Rencontrer la mère d’un ami n’est jamais une mince affaire. Il faut être présentable et convenu. L’idéal de notre mère à nous, qu’on ne voudrait pas décevoir. Avec Anne-Lise, la mère de Benjamin Blanchard, co-fondateur et directeur général de SOS chrétiens d’Orient, les choses allèrent d’elles-mêmes. Engagée, très soupçonnable d’être arrimée à de solides principes ensoleillés par la connaissance du monde, le courant ne pouvait que passer. Et il passa, sereinement, dans les conseils d’administration comme dans les chemins orientaux. Elle arpenta ceux que j’arpentai, rencontra les mêmes visages, connut émerveillements et déceptions aux mêmes avanies.
Magie linguistique, elle sentit les choses tout différemment ou, plutôt, tout singulièrement.
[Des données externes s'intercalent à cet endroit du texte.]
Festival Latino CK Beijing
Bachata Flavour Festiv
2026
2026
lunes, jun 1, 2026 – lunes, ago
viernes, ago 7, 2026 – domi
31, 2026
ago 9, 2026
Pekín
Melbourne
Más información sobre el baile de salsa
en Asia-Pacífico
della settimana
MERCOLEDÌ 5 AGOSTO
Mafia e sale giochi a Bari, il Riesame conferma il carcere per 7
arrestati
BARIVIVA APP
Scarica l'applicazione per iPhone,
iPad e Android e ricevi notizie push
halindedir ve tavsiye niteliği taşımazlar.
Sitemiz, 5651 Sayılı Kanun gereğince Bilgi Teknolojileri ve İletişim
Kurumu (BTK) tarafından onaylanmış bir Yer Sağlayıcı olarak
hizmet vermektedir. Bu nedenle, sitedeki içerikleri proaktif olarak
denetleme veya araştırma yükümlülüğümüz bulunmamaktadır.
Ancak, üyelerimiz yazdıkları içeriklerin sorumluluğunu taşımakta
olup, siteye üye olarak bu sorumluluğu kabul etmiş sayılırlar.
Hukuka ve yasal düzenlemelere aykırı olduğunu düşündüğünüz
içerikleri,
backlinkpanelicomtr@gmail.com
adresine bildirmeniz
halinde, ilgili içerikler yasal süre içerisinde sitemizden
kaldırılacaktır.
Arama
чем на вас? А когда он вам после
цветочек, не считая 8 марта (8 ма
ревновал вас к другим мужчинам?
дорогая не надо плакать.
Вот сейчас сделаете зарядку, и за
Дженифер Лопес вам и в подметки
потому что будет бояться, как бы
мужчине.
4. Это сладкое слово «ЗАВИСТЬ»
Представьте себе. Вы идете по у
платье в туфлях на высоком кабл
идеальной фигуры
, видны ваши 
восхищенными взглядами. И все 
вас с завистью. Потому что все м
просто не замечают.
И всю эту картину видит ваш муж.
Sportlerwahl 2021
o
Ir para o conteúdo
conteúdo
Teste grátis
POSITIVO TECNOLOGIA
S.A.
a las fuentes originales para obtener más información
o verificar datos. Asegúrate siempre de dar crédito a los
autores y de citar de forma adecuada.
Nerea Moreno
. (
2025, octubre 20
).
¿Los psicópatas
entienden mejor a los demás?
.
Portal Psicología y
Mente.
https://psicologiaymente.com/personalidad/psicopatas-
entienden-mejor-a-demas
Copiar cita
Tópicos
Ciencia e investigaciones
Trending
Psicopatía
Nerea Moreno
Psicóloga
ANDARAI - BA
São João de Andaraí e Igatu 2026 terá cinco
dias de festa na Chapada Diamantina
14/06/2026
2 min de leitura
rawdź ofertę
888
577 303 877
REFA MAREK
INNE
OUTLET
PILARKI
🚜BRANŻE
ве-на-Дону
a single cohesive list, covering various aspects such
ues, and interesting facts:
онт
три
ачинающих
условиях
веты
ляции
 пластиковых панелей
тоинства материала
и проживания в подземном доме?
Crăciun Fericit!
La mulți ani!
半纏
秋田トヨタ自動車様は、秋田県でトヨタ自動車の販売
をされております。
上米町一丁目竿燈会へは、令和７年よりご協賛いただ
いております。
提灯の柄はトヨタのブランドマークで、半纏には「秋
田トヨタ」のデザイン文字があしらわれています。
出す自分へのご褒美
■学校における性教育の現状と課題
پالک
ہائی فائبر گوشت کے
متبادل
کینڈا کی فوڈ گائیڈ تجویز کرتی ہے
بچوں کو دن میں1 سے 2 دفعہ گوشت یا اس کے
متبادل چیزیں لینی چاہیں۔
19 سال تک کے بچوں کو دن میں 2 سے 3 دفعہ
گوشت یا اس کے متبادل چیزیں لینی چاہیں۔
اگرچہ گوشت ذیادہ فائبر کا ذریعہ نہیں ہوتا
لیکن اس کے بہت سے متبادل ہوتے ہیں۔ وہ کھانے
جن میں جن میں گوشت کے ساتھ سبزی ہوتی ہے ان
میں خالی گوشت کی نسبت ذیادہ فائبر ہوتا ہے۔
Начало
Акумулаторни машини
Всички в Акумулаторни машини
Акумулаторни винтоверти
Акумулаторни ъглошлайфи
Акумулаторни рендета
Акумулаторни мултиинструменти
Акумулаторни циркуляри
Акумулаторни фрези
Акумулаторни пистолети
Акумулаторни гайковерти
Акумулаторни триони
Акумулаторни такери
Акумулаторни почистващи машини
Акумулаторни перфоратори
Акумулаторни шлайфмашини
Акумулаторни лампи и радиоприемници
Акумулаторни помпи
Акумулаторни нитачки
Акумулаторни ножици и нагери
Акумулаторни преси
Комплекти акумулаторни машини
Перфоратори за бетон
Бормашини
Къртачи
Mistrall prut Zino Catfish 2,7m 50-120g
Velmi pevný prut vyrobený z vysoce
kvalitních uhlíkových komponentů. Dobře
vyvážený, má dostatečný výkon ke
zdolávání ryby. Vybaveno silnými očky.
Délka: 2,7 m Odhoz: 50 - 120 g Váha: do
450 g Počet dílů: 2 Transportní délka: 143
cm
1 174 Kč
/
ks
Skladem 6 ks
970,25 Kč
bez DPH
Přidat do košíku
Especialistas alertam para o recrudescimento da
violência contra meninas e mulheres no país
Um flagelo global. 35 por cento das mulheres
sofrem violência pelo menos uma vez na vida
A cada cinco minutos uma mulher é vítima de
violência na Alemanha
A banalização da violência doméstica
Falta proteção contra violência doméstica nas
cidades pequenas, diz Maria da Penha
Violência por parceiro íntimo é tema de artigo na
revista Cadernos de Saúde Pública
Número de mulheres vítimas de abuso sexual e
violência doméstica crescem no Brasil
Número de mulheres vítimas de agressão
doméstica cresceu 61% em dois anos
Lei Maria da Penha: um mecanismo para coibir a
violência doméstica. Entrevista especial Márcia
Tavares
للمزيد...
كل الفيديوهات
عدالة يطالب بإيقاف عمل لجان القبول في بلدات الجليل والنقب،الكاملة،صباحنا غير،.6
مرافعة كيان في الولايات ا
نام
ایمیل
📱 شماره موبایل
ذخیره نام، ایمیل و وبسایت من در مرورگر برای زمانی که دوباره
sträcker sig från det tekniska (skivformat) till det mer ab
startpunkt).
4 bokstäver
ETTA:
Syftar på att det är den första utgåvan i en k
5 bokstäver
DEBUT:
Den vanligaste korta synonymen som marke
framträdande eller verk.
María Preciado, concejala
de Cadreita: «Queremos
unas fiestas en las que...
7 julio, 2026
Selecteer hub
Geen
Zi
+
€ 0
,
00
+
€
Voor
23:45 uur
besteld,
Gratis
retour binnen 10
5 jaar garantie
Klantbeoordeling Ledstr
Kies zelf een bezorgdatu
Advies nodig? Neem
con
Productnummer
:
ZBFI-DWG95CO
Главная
Je vous avais déjà parlé de son recueil Le Soleil s’est caché dans les cailloux paru chez Ad Solem il y a quelques années. Anne Lise n’écrit pas que des vers. Elle prit aussi des notes. Plus minutieuses que les miennes, plus féminines certainement. À Alep, elle rencontra les pires affres de la guerre imposée en Syrie : « Quelques tirs d’obus traversent la nuit, la guerre n’est pas terminée. Cependant mon court séjour ici, avec ses nuits exquises, sera une halte bénéfique pour mon sommeil dans le cours de cette mission itinérante au mode de vie très spartiate ».
Comme cela me rappelle les premières équipées de SOS chrétiens d’Orient ! Dormir est un enjeu essentiel. Les agapes officielles s’étalent de longues heures, assez semblables au narghileh qui s’invite aux tables syriennes, volupté du temps sec et des tables copieuses. Il se fume sans précipitation et sans peur du lendemain, qu’il encombrera de sa toux. Et puis, il faut parler du dîner qui vient de s’écouler. En Syrie, je le fis avec du thé ou ce que nous trouvions. En Irak, un soir, nous longeâmes la route d’une nuit noire pour débusquer le premier marchand d’arak à des kilomètres. Nous le sirotâmes jusqu’au matin tant nous avions de choses à dire.
Le débat n’est alors jamais tranché : éteindre la climatisation et étouffer ? Ou maintenir la climatisation comme bande sonore des ronflements ? Les choses les plus futiles deviennent obsessionnelles dans les pays étrangers. Surtout quand nous filons d’un village à l’autre pour visiter un maire, évaluer un projet, brandir une pancarte. Au bout viennent les épuisements comme les ravissements. Anne-Lise décrit la découverte des travaux avancés de la cathédrale de Mgr Arbach, à Homs, ou les visites au père Najeeb, protecteur des manuscrits syriaques les plus précieux et devenu archevêque de Mossoul.
Avons-nous senti les mêmes parfums ? Goûté aux mêmes mets ? Je n’en sais rien. Ce qui me frappe le plus à la lecture de ses chroniques, c’est que nous avons plongé dans une civilisation, désormais morcelée et qu’on ne doit pas laisser partir en lambeaux. Qui ne doit pas s’évanouir entre les canons mondiaux et les balles locales. Pour que les arcanes d’Alep déploient leurs feuillages jusqu’en nos imaginaires, il faut qu’à des centaines de kilomètres de là les villages montagnards du Kahbour soient préservés des bombardements turcs qui les accablent en ce mois de juin, que le Liban sauve ses paysages matraqués de béton ; que les vestiges chrétiens de Jordanie jaillissent au milieu des déserts.
C’est à cette condition que nous pourrons lire, au siècle prochain, des récits de voyages en Orient, si méprisés par les universités mais tellement propices à l’aventure. Anne-Lise, de retour à Maaloula, écrivit : « La vigne, culture plurimillénaire de Maaloula, replantée cette année sous l’œil expert de Julien, jeune ingénieur agronome chargé des projets agricoles, annonce le retour à la vie de Maaloula en attendant celui des chrétiens syriens et irakiens sur leur terre. » La Mésopotamie doit nous nourrir à nouveau. Par nous, entendez, la France ; quant à SOS chrétiens d’Orient, nous ne nous lassons pas de nous en rassasier.